Die Band fing mit dem nächsten Song an. „Black Mountain Rag“, stellte Mack fest, bevor er mitsummte.
„Woher weißt du das alles?“
„Das höre ich, wenn du nicht da bist.“
„Und sogar, wenn ich da bin.“
„Schätzchen, du hast einen Mann aus den Bergen geheiratet!“
Bevor Tessa antworten konnte, griff er um ihre Taille und wirbelte sie herum. Sie warf den Kopf zurück und lachte, während sie versuchte, nicht zu stolpern und mit Mack mitzuhalten. Er hielt sie beim Tanzen so fest umarmt, dass sie den Jeansstoff seiner Hose gegen ihre nackten Beine scheuern und seinen harten Beckenknochen an ihren fühlen konnte. Sie lehnte ihren Oberkörper an ihn und legte ihre Arme um seinen Nacken.
Ihr Atem schwebte in ihren Lungen, als könnte sie sich nicht mehr daran erinnern, wie man ausatmete. Und das lag nicht an der Anstrengung. Nein, auf keinen Fall. Sie spürte Begehren in sich aufsteigen, das dringende Verlangen, das sie befiel, als sie zum ersten Mal mit Mack zusammen war und das sie ganz und gar vereinnahmte. Und sie merkte, dass auch jetzt wieder seine Magie auf sie übersprang.
Sie hatte ihn seit Jahren nicht mehr so sehr begehrt wie in diesem Augenblick. In der letzten Zeit hatte sie nur Wut und Kummer gespürt, einen kalten grauen Wind, der alles auslöschte, was sie an Gefühlen für ihren Mann hatte. Plötzlich hatte sie Tränen in den Augen, und sie umarmte ihn noch fester, um sich in seiner Wärme behaglich zu rekeln.

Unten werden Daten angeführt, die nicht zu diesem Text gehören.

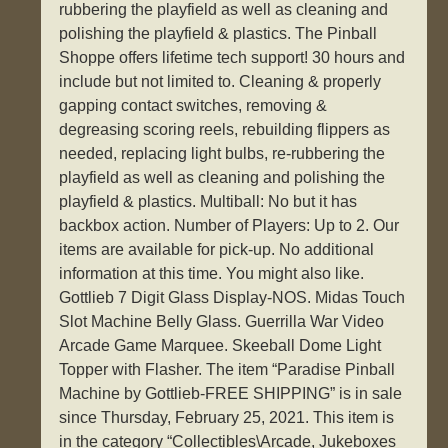
rubbering the playfield as well as cleaning and
polishing the playfield & plastics. The Pinball
Shoppe offers lifetime tech support! 30 hours and
include but not limited to. Cleaning & properly
gapping contact switches, removing &
degreasing scoring reels, rebuilding flippers as
needed, replacing light bulbs, re-rubbering the
playfield as well as cleaning and polishing the
playfield & plastics. Multiball: No but it has
backbox action. Number of Players: Up to 2. Our
items are available for pick-up. No additional
information at this time. You might also like.
Gottlieb 7 Digit Glass Display-NOS. Midas Touch
Slot Machine Belly Glass. Guerrilla War Video
Arcade Game Marquee. Skeeball Dome Light
Topper with Flasher. The item “Paradise Pinball
Machine by Gottlieb-FREE SHIPPING” is in sale
since Thursday, February 25, 2021. This item is
in the category “Collectibles\Arcade, Jukeboxes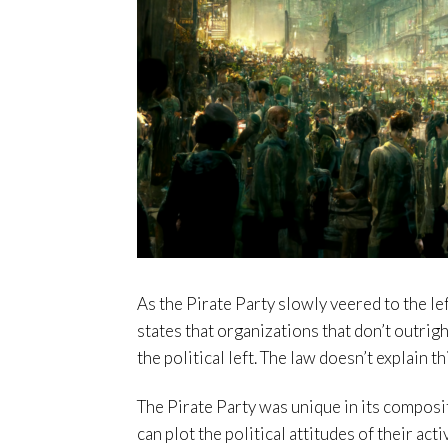
As the Pirate Party slowly veered to the lef
states that organizations that don’t outrigh
the political left. The law doesn’t explain t
The Pirate Party was unique in its composi
can plot the political attitudes of their acti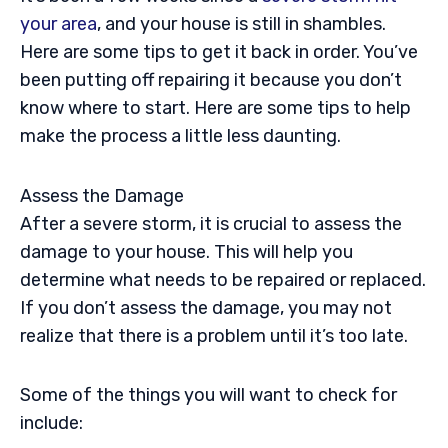
your area
, and your house is still in shambles.
Here are some tips to get it back in order. You’ve
been putting off repairing it because you don’t
know where to start. Here are some tips to help
make the process a little less daunting.
Assess the Damage
After a severe storm, it is crucial to assess the
damage to your house. This will help you
determine what needs to be repaired or replaced.
If you don’t assess the damage, you may not
realize that there is a problem until it’s too late.
Some of the things you will want to check for
include: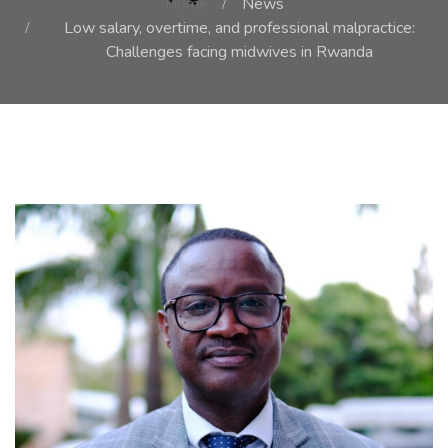
Home
News
Low salary, overtime, and professional malpractice:
Challenges facing midwives in Rwanda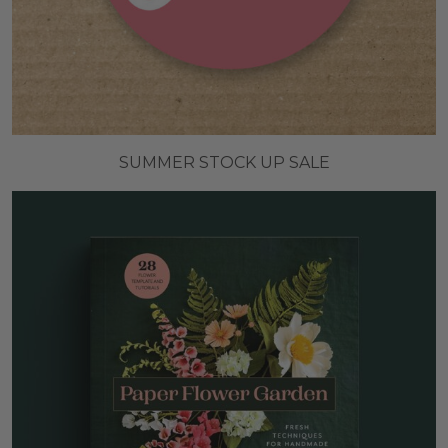
SUMMER STOCK UP SALE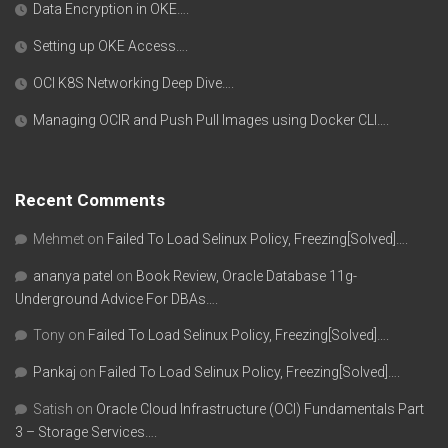
Data Encryption in OKE….
Setting up OKE Access….
OCI K8S Networking Deep Dive….
Managing OCIR and Push Pull Images using Docker CLI….
Recent Comments
Mehmet
on
Failed To Load Selinux Policy, Freezing[Solved]….
ananya patel
on
Book Review, Oracle Database 11g-
Underground Advice For DBAs….
Tony
on
Failed To Load Selinux Policy, Freezing[Solved]….
Pankaj
on
Failed To Load Selinux Policy, Freezing[Solved]….
Satish
on
Oracle Cloud Infrastructure (OCI) Fundamentals Part
3 – Storage Services….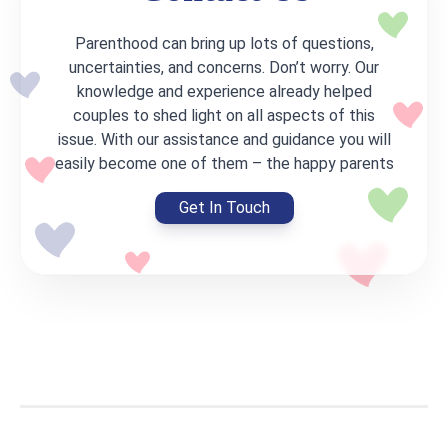
Parenthood can bring up lots of questions,
uncertainties, and concerns. Don’t worry. Our
knowledge and experience already helped
couples to shed light on all aspects of this
issue. With our assistance and guidance you will
easily become one of them – the happy parents
Get In Touch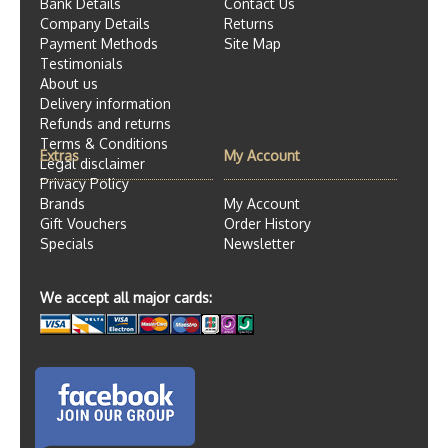
Bank Details
Contact Us
Company Details
Returns
Payment Methods
Site Map
Testimonials
About us
Delivery information
Refunds and returns
Terms & Conditions
Extras
My Account
Legal disclaimer
Privacy Policy
Brands
My Account
Gift Vouchers
Order History
Specials
Newsletter
We accept all major cards: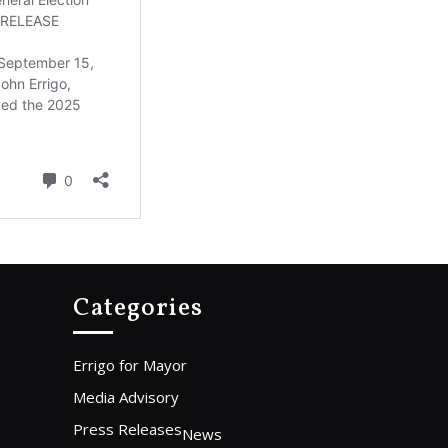
Categories
Errigo for Mayor
Media Advisory
Press Releases
News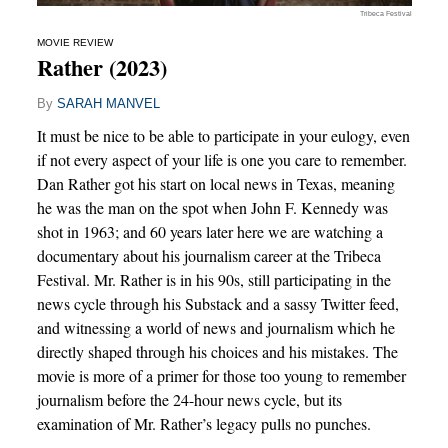
Tribeca Festival
MOVIE REVIEW
Rather (2023)
By
SARAH MANVEL
It must be nice to be able to participate in your eulogy, even
if not every aspect of your life is one you care to remember.
Dan Rather got his start on local news in Texas, meaning
he was the man on the spot when John F. Kennedy was
shot in 1963; and 60 years later here we are watching a
documentary about his journalism career at the Tribeca
Festival. Mr. Rather is in his 90s, still participating in the
news cycle through his Substack and a sassy Twitter feed,
and witnessing a world of news and journalism which he
directly shaped through his choices and his mistakes. The
movie is more of a primer for those too young to remember
journalism before the 24-hour news cycle, but its
examination of Mr. Rather’s legacy pulls no punches.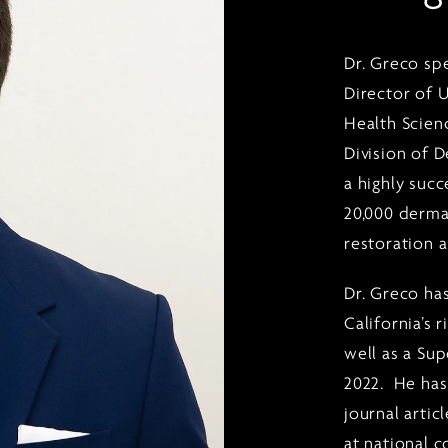
Dr. Greco sp
Director of 
Health Scienc
Division of 
a highly suc
20,000 derma
restoration 
Dr. Greco ha
California’s 
well as a Su
2022. He has
journal artic
at national 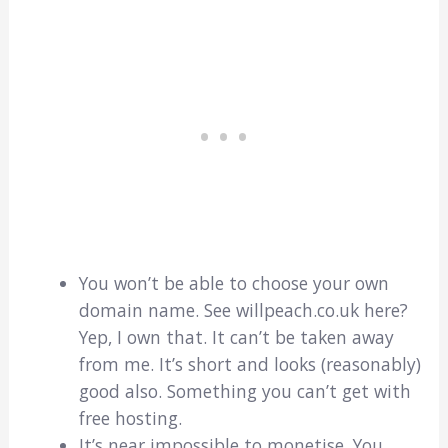
You won’t be able to choose your own
domain name. See willpeach.co.uk here?
Yep, I own that. It can’t be taken away
from me. It’s short and looks (reasonably)
good also. Something you can’t get with
free hosting.
It’s near impossible to monetise. You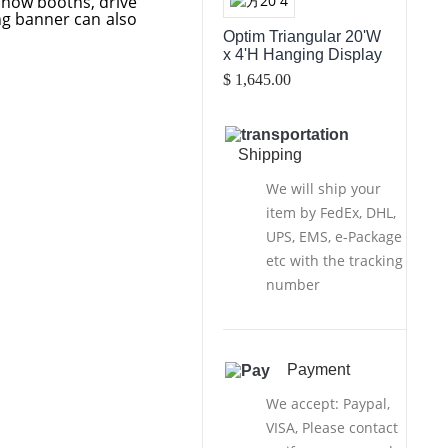
show booths, drive
ing banner can also
Optim Triangular 20'W
x 4'H Hanging Display
$ 1,645.00
Shipping
We will ship your
item by FedEx, DHL,
UPS, EMS, e-Package
etc with the tracking
number
Payment
We accept: Paypal,
VISA, Please contact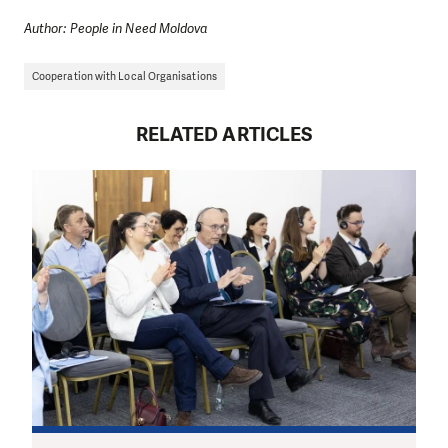
Author: People in Need Moldova
Cooperation with Local Organisations
RELATED ARTICLES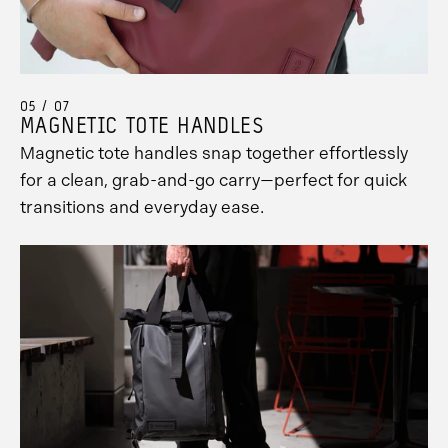
05 / 07
MAGNETIC TOTE HANDLES
Magnetic tote handles snap together effortlessly
for a clean, grab-and-go carry—perfect for quick
transitions and everyday ease.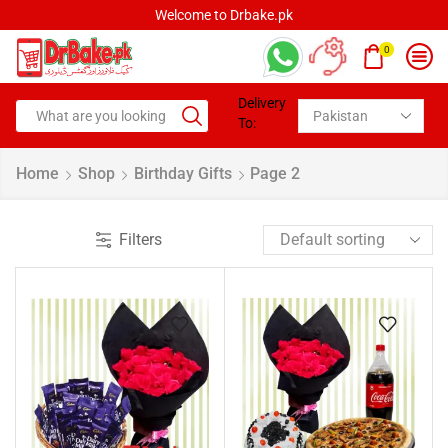
Welcome to Drbake.pk
0
Delivery
To:
Home
Shop
Birthday Gifts
Page 2
Filters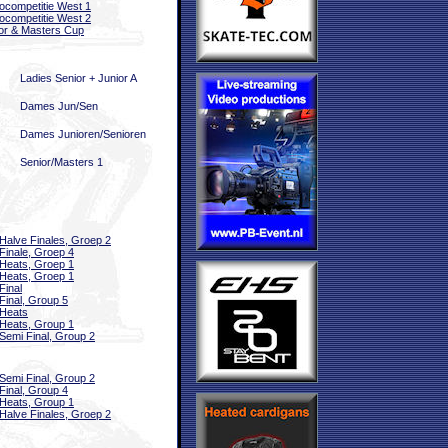
ocompetitie West 1
ocompetitie West 2
or & Masters Cup
Ladies Senior + Junior A
Dames Jun/Sen
Dames Junioren/Senioren
Senior/Masters 1
Halve Finales, Groep 2
Finale, Groep 4
Heats, Groep 1
Heats, Groep 1
Final
Final, Group 5
Heats
Heats, Group 1
Semi Final, Group 2
Semi Final, Group 2
Final, Group 4
Heats, Group 1
Halve Finales, Groep 2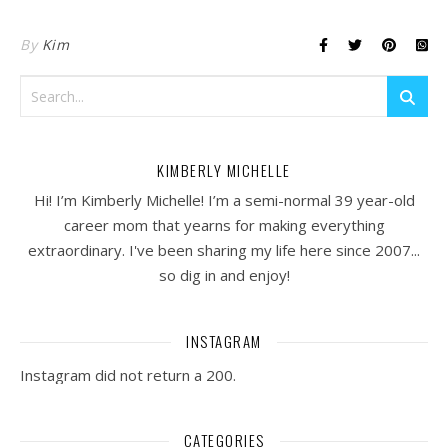
By
Kim
KIMBERLY MICHELLE
Hi! I’m Kimberly Michelle! I’m a semi-normal 39 year-old
career mom that yearns for making everything
extraordinary. I've been sharing my life here since 2007...
so dig in and enjoy!
INSTAGRAM
Instagram did not return a 200.
CATEGORIES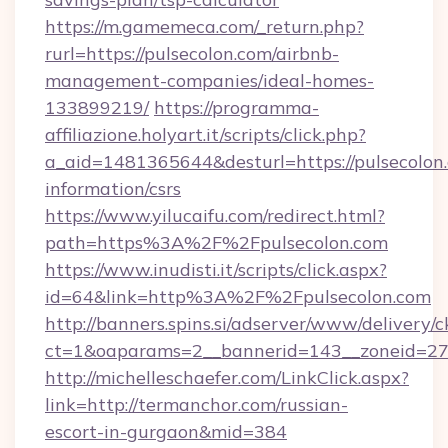
https://m.gamemeca.com/_return.php?
rurl=https://pulsecolon.com/airbnb-
management-companies/ideal-homes-
133899219/
https://programma-
affiliazione.holyart.it/scripts/click.php?
a_aid=1481365644&desturl=https://pulsecolon.
information/csrs
https://www.yilucaifu.com/redirect.html?
path=https%3A%2F%2Fpulsecolon.com
https://www.inudisti.it/scripts/click.aspx?
id=64&link=http%3A%2F%2Fpulsecolon.com
http://banners.spins.si/adserver/www/delivery/c
ct=1&oaparams=2__bannerid=143__zoneid=27_
http://michelleschaefer.com/LinkClick.aspx?
link=http://termanchor.com/russian-
escort-in-gurgaon&mid=384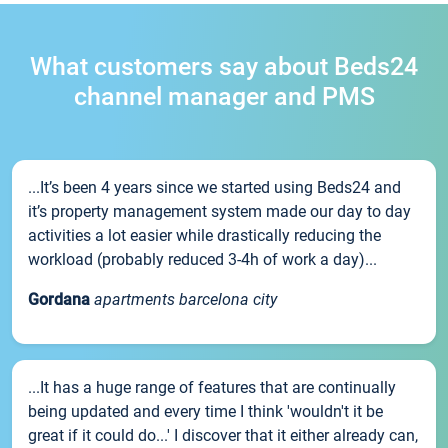
What customers say about Beds24
channel manager and PMS
...It’s been 4 years since we started using Beds24 and
it’s property management system made our day to day
activities a lot easier while drastically reducing the
workload (probably reduced 3-4h of work a day)...
Gordana
apartments barcelona city
...It has a huge range of features that are continually
being updated and every time I think 'wouldn't it be
great if it could do...' I discover that it either already can,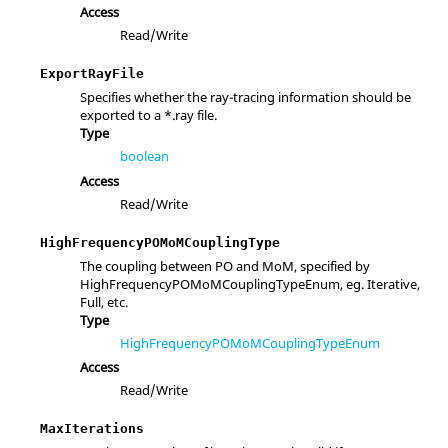
Access
Read/Write
ExportRayFile
Specifies whether the ray-tracing information should be
exported to a *.ray file.
Type
boolean
Access
Read/Write
HighFrequencyPOMoMCouplingType
The coupling between PO and MoM, specified by
HighFrequencyPOMoMCouplingTypeEnum, eg. Iterative,
Full, etc.
Type
HighFrequencyPOMoMCouplingTypeEnum
Access
Read/Write
MaxIterations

Sie hörten auf zu tanzen, aber er ließ sie nicht los. Mittlerweile war es dunkel geworden, und sie traten ein Stückchen aus dem beleuchteten Kreis, in dem die Band saß, zurück. Mack hielt sie eng umschlungen, während sie sich gemeinsamzur Musik wiegten und zuhörten, wie die Geigen seufzten, die Mandoline trillerte und Zekes Banjo mit Improvisationen einen Gegenpunkt zur Melodie der Gitarre setzte.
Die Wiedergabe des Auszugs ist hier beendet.